The Funeral Train Of Bobby Kennedy
These Magnum photographs by Paul Fusco document the funeral procession for Bobby Kennedy as it travelled from New York City to Washington, D.C. in June 1968. In tribute to RFK's raw empathy, his determination to make our lives better, and his insistence that the government is answerable to all - black and white, rich and poor - hundreds of thousands of people stood patiently in the searing heat to pay their respects.
Kennedy's assassination was a blow to the optimism for a brighter future that his campaign brought for many Americans who lived through the turbulent 1960s.
Juan Romero, the busboy who shook hands with Kennedy right before he was shot, later said, "It made me realise that no matter how much hope you have it can be taken away in a second."

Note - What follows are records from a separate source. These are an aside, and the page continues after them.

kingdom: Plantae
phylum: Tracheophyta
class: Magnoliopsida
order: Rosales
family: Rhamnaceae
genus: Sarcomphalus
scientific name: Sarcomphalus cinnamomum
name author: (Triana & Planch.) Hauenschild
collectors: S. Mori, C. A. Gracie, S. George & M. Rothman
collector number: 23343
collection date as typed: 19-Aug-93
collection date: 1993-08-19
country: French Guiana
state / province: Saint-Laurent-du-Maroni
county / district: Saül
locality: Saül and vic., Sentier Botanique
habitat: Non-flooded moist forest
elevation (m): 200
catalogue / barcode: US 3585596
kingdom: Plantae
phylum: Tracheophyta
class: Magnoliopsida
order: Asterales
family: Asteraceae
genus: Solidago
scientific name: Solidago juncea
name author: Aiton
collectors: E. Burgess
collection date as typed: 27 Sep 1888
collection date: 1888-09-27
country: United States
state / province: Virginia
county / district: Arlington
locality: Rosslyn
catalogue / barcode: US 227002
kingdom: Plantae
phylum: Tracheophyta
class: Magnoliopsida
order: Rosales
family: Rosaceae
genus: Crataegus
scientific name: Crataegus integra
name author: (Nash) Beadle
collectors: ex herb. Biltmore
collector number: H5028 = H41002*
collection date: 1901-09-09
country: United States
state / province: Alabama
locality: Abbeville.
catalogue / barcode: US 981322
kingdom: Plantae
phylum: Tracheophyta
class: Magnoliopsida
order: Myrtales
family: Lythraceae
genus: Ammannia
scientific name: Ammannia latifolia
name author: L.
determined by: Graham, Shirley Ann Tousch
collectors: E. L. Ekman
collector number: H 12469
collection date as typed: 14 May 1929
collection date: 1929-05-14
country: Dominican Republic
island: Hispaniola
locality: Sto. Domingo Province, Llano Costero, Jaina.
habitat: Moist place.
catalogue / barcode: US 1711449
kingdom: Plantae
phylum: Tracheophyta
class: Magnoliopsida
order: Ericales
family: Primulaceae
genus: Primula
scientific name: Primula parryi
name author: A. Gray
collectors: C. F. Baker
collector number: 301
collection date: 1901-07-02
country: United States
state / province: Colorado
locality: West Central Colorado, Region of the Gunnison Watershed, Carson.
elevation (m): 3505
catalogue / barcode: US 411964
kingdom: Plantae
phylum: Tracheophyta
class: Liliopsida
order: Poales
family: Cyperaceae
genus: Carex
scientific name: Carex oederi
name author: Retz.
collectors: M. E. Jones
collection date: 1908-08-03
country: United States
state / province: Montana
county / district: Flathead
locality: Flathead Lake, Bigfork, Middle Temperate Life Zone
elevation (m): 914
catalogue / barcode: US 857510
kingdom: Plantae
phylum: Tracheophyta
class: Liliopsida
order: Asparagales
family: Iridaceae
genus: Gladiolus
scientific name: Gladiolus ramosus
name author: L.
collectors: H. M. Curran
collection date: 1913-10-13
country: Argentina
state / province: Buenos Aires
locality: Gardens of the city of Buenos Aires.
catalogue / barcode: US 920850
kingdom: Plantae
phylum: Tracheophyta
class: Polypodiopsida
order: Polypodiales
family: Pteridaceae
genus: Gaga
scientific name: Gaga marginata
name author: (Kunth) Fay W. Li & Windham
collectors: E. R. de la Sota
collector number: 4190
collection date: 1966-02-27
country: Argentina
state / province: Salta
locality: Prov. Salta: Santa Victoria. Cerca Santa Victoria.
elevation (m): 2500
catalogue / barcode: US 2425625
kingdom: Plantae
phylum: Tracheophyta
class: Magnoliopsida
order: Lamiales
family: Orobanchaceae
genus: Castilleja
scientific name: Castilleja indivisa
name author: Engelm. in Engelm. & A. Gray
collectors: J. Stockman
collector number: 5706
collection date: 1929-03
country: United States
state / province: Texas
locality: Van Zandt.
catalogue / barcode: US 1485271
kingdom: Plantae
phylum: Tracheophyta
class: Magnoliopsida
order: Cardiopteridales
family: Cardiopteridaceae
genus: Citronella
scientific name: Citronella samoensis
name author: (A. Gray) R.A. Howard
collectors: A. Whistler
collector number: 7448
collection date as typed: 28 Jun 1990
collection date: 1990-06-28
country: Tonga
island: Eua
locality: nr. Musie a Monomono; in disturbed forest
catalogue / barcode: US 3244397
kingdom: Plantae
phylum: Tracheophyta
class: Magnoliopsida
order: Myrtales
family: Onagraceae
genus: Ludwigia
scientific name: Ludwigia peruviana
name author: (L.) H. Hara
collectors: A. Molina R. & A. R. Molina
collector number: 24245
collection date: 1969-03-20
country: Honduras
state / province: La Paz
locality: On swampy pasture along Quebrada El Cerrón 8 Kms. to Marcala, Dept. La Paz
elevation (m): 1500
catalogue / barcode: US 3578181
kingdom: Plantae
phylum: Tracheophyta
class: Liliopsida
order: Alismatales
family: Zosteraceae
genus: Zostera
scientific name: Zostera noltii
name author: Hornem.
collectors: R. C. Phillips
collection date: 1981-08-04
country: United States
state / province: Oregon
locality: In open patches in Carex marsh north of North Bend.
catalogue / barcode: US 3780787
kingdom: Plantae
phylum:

Jack Newfield, a reporter that had been travelling with the campaign, expressed his feelings on the effect of the assassination, closing his memoir on Kennedy with:
"Now I realised what makes our generation unique, what defines us apart from those who came before the hopeful winter of 1961, and those who came after the murderous spring of 1968. We are the first generation that learned from experience, in our innocent twenties, that things were not really getting better, that we shall not overcome. We felt, by the time we reached thirty, that we had already glimpsed the most compassionate leaders our nation could produce, and they had all been assassinated. And from this time forward, things would get worse: our best political leaders were part of memory now, not hope.
The stone was at the bottom of the hill and we were all alone."